**Work item:** Could you restate all of the records below exactly, with the pictures left out?

**Extracted information:**
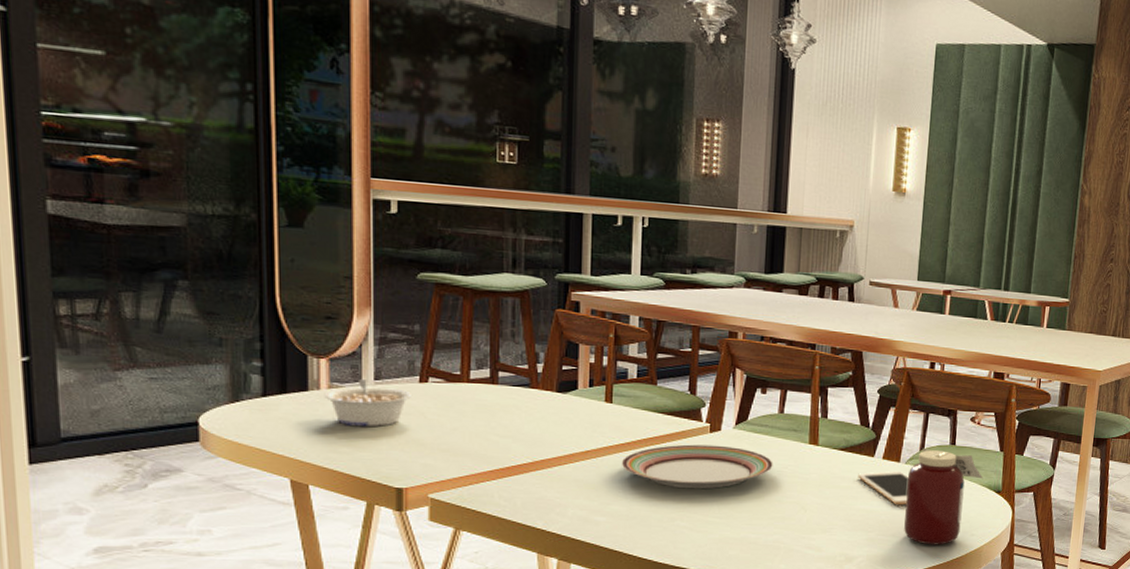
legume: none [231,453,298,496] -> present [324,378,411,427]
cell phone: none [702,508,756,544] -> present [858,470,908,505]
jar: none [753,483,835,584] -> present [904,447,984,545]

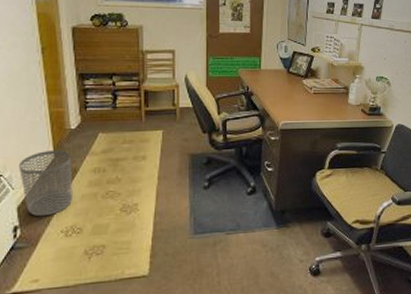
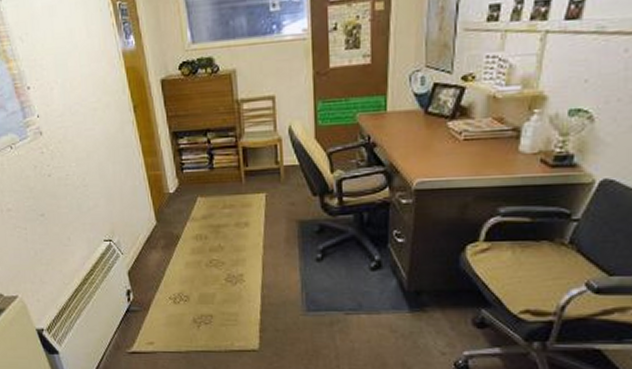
waste bin: present [19,150,73,217] -> none [125,216,177,282]

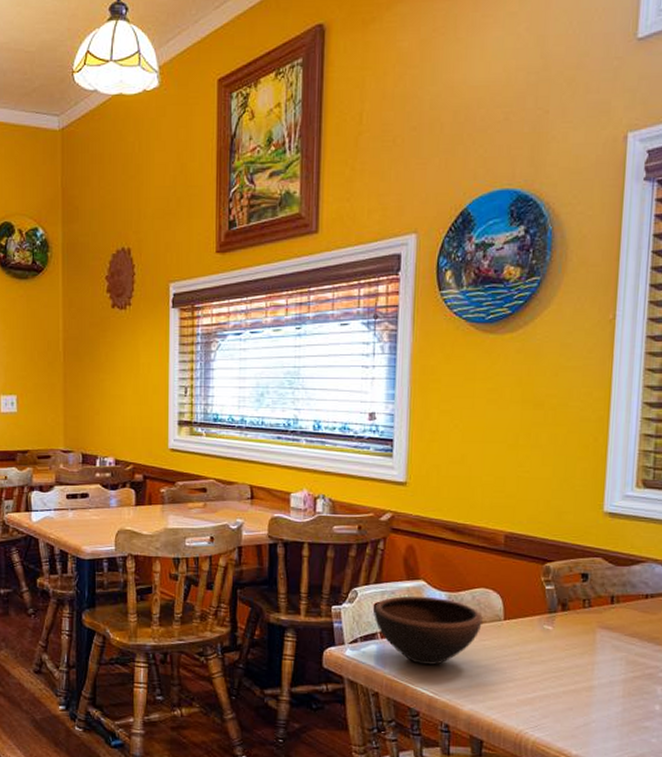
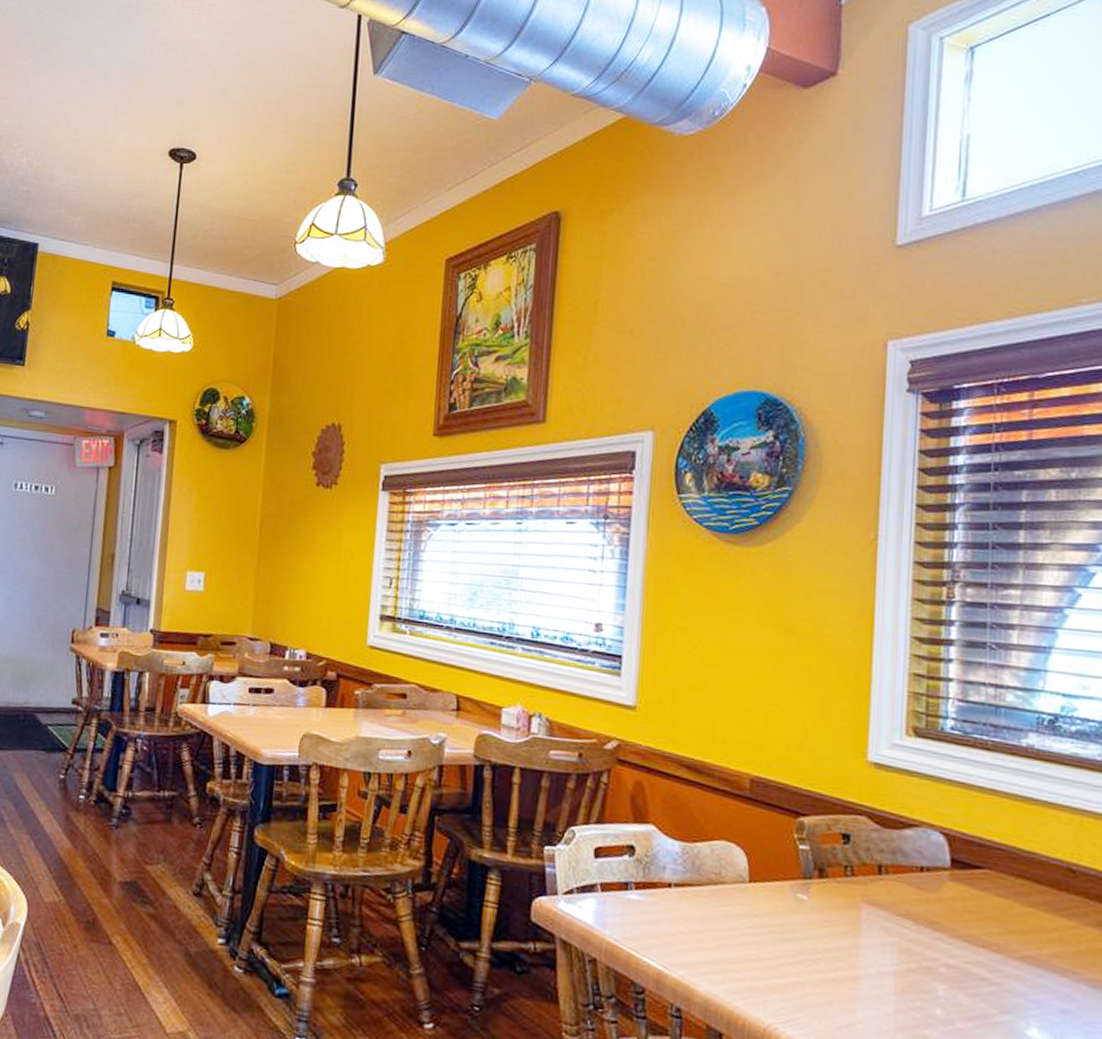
bowl: present [374,595,483,665] -> none [593,841,723,931]

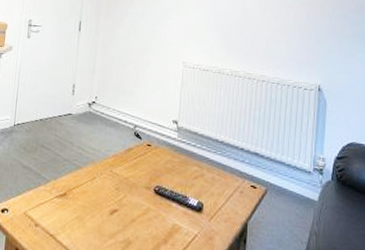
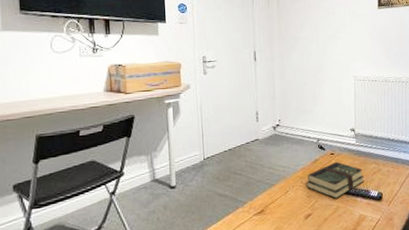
book: none [115,154,183,199] -> present [306,161,365,199]

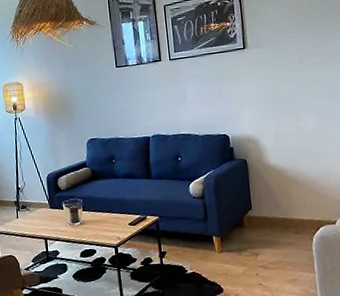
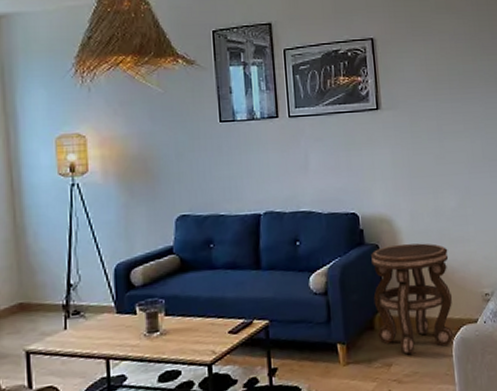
side table: none [240,158,314,247] -> present [371,243,454,354]

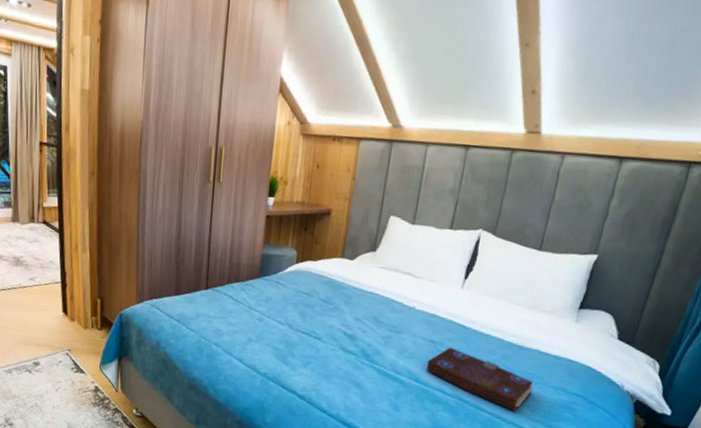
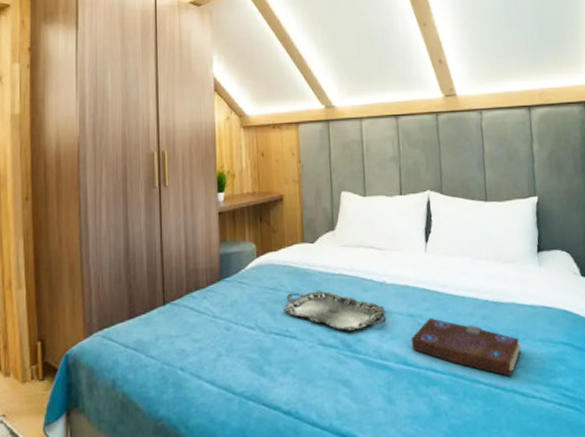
serving tray: none [313,300,409,344] -> present [284,290,387,331]

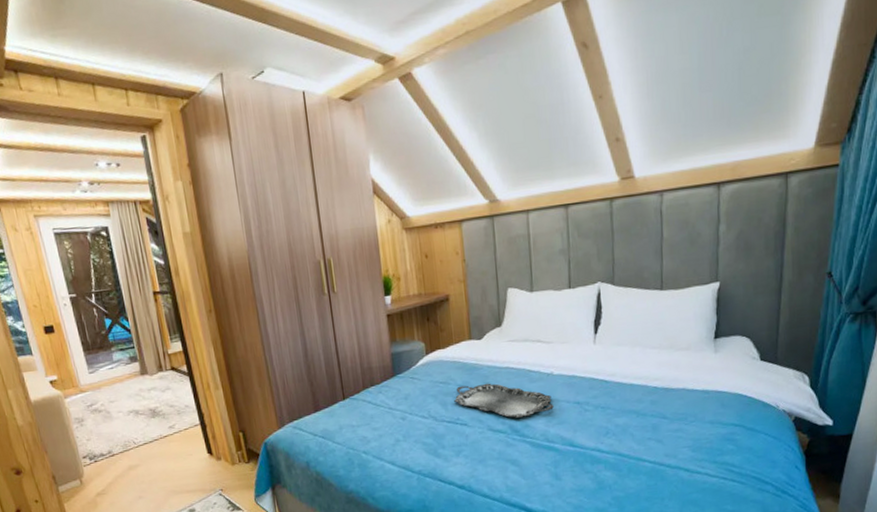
book: present [410,317,522,376] -> none [576,404,690,455]

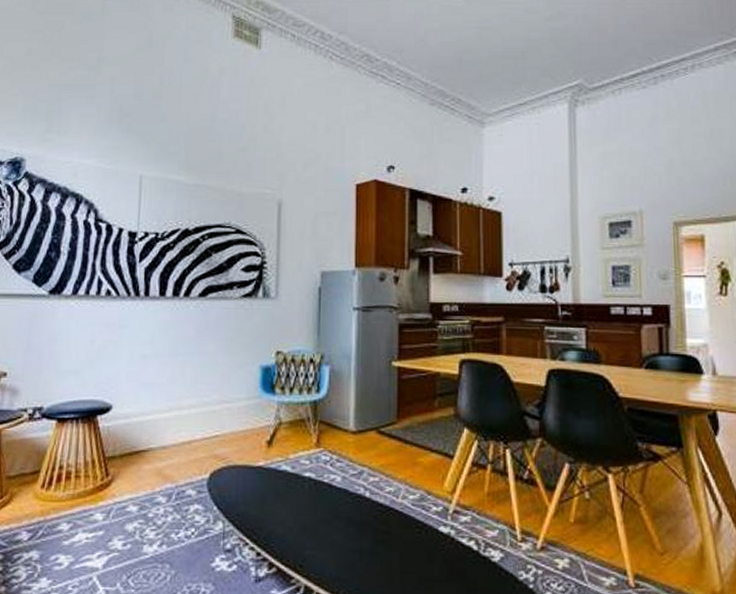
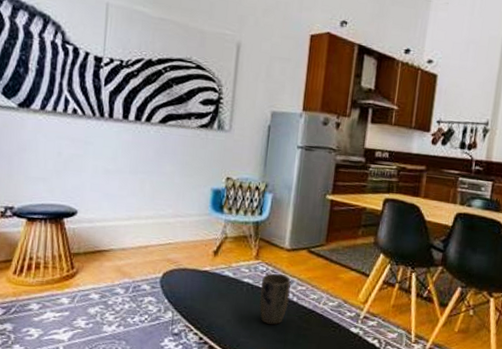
plant pot: none [324,462,361,530] -> present [259,273,291,325]

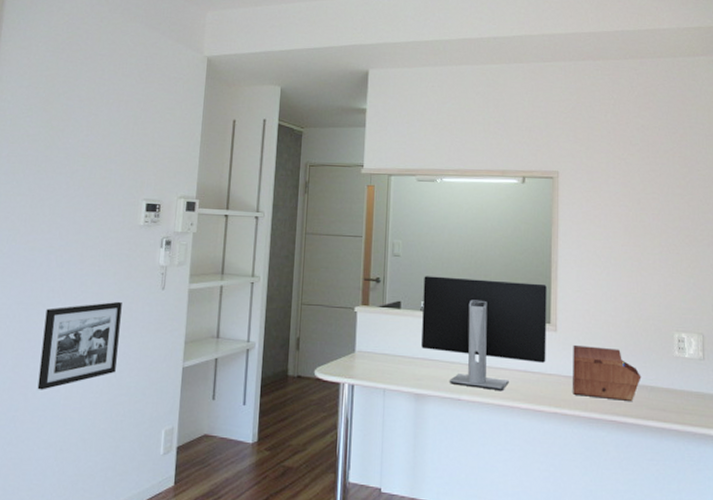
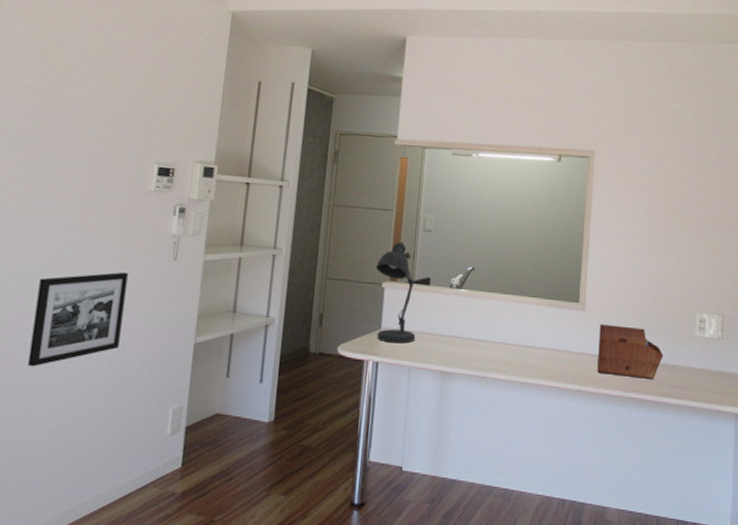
desk lamp: none [348,267,389,366] -> present [376,242,416,344]
monitor: present [421,276,547,392] -> none [449,252,577,370]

**Answer to the exercise:**
legume: none [231,453,298,496] -> present [324,378,411,427]
cell phone: none [702,508,756,544] -> present [858,470,908,505]
jar: none [753,483,835,584] -> present [904,447,984,545]

waste bin: present [19,150,73,217] -> none [125,216,177,282]

bowl: present [374,595,483,665] -> none [593,841,723,931]

book: none [115,154,183,199] -> present [306,161,365,199]

side table: none [240,158,314,247] -> present [371,243,454,354]

serving tray: none [313,300,409,344] -> present [284,290,387,331]

book: present [410,317,522,376] -> none [576,404,690,455]

plant pot: none [324,462,361,530] -> present [259,273,291,325]

desk lamp: none [348,267,389,366] -> present [376,242,416,344]
monitor: present [421,276,547,392] -> none [449,252,577,370]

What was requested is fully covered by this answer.